**PASSAGE FOR REVIEW:**
=== Section Start ===

Amid ongoing controversy over cancer patients’ taking of dog the dewormer fenbendazole to treat the disease, an internal medicine specialist encouraged cancer patients to urge the government to conduct a clinical trial on fenbendazole.

A man in a video on the YouTube channel, named “Dr. Ezra Hangjun Jang Internal Medicine” introduced himself as an American internal medicine specialist who earned a doctoral degree in chemistry from New York University. A Facebook page, apparently run by Jang, says he runs Ezra Medical Care Center in New York.

An internal medicine specialist appears in a video clip on the YouTube channel, “Dr. Ezra Hangjun Jang Internal Medicine,” to speak on the use of fenbendazole. (Photo captured on YouTube)

As Jang’s subscribers increasingly asked for his personal opinion on taking fenbendazole, he uploaded a clip titled in Korean, “A U.S. doctor’s thoughts on the anticancer effect of fenbendazole, a dog dewormer.”

In the video uploaded on Oct. 29, he said fenbendazole could play an ideal role as an anti-cancer drug.

“A Nature paper in 2018 summarized the anticancer effect of fenbendazole in three points. First, fenbendazole was effective in killing cancer cells by inhibiting microtubules and preventing cancer cells from proliferating,” Jang said in the video. “Second, it has a molecular function to avoid multi-pharmaceutical resistance. Third, it inhibits sugar metabolism.”

As cancer cells get attacked by the three mechanisms of fenbendazole, they cannot protect themselves, he went on to say. Thanks to the three mechanisms, fenbendazole has an ideal structure as an anti-cancer medicine, he added.

Jang emphasized that it was his personal opinion about fenbendazole, not a treatment guideline. Terminal cancer patients who wish to use fenbendazole should consult with their doctors first, he said.

Jang also said albendazole and mebendazole, which have a similar chemical structure with fenbendazole, could have an anticancer effect.

The reason pharmaceutical firms did not conduct a trial on fenbendazole was that the agent was worthless as a commercial product, Jang argued.

Repeating that the dog dewormer has sufficient value for a clinical trial, he encouraged cancer patients to demand the government lead a study to develop it into an anticancer drug.

To prove cancer-fighting efficacy, a placebo-controlled, double-blind study was required, Jang said. “At a national level, why doesn’t the President order the government to make a toxicity report on patients who took fenbendazole and compare the mortality rate?” he suggested.

While the National Health Insurance Service says the healthcare costs are rising, an affordable anticancer drug made of fenbendazole can reduce the medical expenses, he claimed. Jang hoped that the government would earn people’s support and give hope to desperate cancer patients by taking a radical measure.

=== Section End ===

**DATASET CONTENT:**
=== Section Start ===

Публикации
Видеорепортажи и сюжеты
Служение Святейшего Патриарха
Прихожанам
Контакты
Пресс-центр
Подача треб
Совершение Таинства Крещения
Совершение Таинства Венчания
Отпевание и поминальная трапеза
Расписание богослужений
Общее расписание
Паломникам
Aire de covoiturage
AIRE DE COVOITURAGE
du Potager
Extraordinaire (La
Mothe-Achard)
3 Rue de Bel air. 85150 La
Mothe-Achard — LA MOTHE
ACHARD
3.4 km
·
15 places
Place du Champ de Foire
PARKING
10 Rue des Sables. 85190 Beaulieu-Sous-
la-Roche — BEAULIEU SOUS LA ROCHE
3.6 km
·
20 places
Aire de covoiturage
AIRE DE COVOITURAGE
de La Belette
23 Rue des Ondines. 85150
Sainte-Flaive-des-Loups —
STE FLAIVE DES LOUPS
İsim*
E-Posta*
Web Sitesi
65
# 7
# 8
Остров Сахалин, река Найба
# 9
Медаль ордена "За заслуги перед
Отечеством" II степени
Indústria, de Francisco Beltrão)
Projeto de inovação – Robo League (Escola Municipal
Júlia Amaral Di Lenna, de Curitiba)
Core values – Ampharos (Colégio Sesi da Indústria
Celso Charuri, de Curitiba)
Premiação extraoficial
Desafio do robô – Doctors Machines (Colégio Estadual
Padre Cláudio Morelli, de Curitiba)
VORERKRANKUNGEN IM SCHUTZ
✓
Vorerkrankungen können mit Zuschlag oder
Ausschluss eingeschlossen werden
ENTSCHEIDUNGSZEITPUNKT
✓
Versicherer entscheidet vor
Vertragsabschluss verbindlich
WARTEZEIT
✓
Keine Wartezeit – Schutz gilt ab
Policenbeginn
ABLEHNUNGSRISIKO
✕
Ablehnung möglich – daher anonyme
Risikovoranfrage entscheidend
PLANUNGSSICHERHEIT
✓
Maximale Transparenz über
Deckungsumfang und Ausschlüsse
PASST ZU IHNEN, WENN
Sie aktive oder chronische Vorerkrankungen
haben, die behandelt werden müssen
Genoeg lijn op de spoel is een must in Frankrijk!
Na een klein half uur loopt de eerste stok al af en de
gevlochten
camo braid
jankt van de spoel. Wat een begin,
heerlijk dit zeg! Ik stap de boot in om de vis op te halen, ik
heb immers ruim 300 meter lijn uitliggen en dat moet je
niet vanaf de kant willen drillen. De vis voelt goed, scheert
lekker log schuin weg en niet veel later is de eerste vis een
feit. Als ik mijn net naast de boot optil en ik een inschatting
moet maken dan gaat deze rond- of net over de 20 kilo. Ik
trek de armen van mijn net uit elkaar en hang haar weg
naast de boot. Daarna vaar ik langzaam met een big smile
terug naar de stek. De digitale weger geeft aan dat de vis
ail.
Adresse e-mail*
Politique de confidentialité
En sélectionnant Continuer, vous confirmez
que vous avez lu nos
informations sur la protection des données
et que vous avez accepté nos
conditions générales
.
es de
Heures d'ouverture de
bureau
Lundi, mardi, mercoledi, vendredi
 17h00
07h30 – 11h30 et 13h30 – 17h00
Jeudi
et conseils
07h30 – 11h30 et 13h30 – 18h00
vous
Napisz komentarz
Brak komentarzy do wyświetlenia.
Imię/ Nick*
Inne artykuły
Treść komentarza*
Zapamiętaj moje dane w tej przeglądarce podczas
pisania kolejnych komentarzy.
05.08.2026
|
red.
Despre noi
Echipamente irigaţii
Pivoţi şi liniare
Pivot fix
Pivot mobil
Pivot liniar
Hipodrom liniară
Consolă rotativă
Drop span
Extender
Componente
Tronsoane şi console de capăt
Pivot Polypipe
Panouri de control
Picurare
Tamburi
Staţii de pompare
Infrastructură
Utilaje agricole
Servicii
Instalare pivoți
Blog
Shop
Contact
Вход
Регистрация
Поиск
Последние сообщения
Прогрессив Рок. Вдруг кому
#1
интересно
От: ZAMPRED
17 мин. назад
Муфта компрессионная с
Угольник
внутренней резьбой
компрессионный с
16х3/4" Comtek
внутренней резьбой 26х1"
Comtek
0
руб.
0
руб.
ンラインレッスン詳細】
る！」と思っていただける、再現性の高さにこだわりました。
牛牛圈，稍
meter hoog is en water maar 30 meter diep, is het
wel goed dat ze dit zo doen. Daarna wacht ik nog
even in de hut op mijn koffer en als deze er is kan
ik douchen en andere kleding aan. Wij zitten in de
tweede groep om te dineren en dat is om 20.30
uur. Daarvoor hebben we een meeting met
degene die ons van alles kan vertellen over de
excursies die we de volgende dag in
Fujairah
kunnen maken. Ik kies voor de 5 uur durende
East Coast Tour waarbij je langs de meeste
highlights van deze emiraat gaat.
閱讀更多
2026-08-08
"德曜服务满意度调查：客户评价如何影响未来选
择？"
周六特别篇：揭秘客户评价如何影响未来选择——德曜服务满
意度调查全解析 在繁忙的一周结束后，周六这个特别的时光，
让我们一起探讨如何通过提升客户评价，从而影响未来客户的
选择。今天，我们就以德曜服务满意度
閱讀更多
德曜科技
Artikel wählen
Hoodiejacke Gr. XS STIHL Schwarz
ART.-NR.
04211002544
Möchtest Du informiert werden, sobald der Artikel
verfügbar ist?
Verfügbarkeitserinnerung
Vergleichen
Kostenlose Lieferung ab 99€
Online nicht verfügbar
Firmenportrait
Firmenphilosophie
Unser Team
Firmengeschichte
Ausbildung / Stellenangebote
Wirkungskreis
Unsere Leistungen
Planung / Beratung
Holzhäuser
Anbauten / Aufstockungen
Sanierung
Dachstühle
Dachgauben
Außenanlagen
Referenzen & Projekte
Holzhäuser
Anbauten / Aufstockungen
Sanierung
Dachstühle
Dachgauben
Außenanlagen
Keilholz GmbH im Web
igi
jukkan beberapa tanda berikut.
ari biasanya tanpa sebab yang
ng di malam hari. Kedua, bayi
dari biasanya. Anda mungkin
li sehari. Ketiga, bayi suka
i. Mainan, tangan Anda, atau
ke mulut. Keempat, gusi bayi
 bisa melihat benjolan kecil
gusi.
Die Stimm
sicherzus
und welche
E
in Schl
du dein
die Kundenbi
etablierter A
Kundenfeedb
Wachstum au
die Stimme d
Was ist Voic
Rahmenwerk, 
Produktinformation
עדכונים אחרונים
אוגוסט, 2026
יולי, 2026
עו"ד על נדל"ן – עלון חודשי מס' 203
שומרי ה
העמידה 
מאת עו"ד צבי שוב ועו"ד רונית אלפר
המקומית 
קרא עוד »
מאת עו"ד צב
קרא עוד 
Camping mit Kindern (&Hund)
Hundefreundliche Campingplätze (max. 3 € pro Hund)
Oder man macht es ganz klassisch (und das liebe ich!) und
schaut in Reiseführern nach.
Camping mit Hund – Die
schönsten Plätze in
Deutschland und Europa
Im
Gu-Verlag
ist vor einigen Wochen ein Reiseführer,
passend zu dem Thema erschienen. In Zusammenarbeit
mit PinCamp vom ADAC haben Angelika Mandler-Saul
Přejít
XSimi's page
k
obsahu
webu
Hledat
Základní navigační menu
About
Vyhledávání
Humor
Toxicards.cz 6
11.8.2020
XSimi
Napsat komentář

=== Section End ===

Please summarize the fenbendazole article above in two sentences.

In a YouTube video uploaded on Oct. 29, internal medicine specialist Ezra Hangjun Jang said the dog dewormer fenbendazole could play an ideal role as an anticancer drug, citing a 2018 Nature paper that summarized its effect in three mechanisms. Arguing that drug companies had not tested it because it was worthless as a commercial product, he encouraged cancer patients to demand that the government lead a clinical trial.